Democratic Presidential Candidates Bernie Sanders, Martin O'Malley Amplify Immigration Reform Platforms
Democratic presidential candidates Bernie Sanders and Martin O'Malley have further detailed their respective plans for immigration reform.
Speaking to a national immigration reform summit meeting in Nevada, the Sen. Sanders, I-Vt., said the nation could not afford to engage in any kind of mass deportation. “We cannot and we should not sweep up millions of men, women and children -- many of whom have been in the United States for years -- and throw them out of the country,” he said.
A statement sent to Latin Post explained that, if elected president, Sanders would use his powers to allow all undocumented people that have been in the U.S. for at least five years to stay in the country.
According to the Sanders campaign, he would consider prosecutorial discretion to allow select undocumented immigrants to stay in the U.S. and not fear deportation. His campaign said Sanders would "essentially" implement provisions of the 2013 comprehensive immigration reform bill (S.744).
"As president, passing a legislative solution to our broken immigration system will be a top priority," Sanders said in a statement. "But, let me be clear: I will not wait around for Congress to act. Instead, beginning in the first 100 days of my administration, I will work to take extensive executive action to accomplish what Congress has failed to do and to build upon President Obama's executive orders."
Although considered as a long-shot presidential candidate, former Maryland Gov. O'Malley recently spoke out against what he described as an outmoded way of thinking about migrants and American jobs.
As reported in Las Vegas Review-Journal, the former governor of Maryland said that he represented a different way of regarding immigration. "The generation that I represent understands that comprehensive immigration reform is in the best economic interests of the United States as a whole," said O'Malley.
Last Friday, O'Malley released new proposals geared to fix the immigration system, including protect undocumented workers from having the right to report health or labor violations without fear of deportation and provide farm workers with the opportunity to earn lawful permanent residency. He called on states to expand in-state tuition, healthcare and driver's licenses to immigrants and urged the Obama administration to comply with federal court order to release detained immigrant women and children.
O’Malley has taken time to point out Hillary Clinton’s past actions, or inactions on migrant rights, specifically her opposition to granting driver’s licenses to undocumented migrants in New York when she was a senator. As reported in The Washington Post, O’Malley said, “In 2007, when new American immigrants in New York had the opportunity for New York to do as Maryland had done and pass driver’s licenses for new American immigrants. … Secretary Clinton had her campaign call up the then-governor of New York and begged him to pull the bill because it was getting in the way of her politics and her campaign.”

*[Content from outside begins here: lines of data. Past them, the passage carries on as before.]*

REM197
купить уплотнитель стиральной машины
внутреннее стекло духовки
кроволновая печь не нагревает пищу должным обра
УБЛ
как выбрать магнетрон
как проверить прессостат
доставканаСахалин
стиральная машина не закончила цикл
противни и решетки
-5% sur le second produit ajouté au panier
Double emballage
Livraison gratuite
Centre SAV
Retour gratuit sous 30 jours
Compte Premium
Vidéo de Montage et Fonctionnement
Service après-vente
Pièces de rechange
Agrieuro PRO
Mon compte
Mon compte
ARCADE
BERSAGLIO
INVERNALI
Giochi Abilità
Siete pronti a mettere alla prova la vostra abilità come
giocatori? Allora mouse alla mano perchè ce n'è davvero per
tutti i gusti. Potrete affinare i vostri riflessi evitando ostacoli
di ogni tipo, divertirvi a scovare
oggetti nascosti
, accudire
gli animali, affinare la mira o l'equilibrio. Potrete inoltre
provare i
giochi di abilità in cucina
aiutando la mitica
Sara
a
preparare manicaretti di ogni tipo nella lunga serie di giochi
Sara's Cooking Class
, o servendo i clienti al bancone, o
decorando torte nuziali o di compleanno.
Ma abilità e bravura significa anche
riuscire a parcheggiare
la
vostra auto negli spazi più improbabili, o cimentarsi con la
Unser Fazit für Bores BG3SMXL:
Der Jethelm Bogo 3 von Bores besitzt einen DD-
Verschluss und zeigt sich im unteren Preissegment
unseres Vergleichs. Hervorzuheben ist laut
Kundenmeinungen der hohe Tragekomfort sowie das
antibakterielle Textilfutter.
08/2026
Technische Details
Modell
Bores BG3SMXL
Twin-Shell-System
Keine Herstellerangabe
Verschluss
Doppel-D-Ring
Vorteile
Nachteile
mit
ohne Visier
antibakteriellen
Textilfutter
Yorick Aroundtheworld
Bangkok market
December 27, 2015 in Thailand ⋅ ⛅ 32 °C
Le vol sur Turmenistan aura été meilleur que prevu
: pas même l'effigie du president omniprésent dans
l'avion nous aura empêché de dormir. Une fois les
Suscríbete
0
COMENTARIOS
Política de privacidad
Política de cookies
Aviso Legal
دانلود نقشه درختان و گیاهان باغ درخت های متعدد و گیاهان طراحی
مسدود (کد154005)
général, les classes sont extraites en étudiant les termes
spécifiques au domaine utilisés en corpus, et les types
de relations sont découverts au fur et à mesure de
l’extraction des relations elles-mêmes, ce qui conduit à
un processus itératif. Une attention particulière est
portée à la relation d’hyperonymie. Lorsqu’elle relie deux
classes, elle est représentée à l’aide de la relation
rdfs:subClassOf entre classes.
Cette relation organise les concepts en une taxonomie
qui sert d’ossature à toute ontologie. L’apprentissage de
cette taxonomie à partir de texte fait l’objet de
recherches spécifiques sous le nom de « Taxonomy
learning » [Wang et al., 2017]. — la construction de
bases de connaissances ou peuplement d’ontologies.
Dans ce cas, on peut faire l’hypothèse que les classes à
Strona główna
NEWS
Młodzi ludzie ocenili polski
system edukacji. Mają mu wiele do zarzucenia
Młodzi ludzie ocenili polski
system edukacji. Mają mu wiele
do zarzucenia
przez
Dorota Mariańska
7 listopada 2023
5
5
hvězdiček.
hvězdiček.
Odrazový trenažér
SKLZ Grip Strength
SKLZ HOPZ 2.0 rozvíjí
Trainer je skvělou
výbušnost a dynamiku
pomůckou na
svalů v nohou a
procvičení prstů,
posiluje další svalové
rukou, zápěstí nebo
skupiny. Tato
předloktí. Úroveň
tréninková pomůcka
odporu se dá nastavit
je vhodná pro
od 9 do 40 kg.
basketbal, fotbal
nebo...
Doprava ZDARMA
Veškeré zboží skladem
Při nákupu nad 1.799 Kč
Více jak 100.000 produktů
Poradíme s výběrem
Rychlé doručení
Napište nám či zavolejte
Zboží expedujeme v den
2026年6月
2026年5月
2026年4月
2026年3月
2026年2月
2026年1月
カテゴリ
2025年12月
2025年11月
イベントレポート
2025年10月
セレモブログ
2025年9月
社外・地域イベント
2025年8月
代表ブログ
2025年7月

In a statement to Latin Post, Clinton's campaign said, "The immigration landscape of 2015 is far different from the immigration landscape of 2007, so of course the policy responses are different. In 2007, we didn't have an executive action that would focus our resources on deporting felons, not families, allowing millions of undocumented immigrants to remain in the United States. In the last eight years, states have increasingly been moving in this direction with positive results."
As previously reported, Clinton launched her presidential campaign by emphasizing her concerns over immigration reform. “We can’t wait any longer for a pathway to full and equal citizenship,” she said.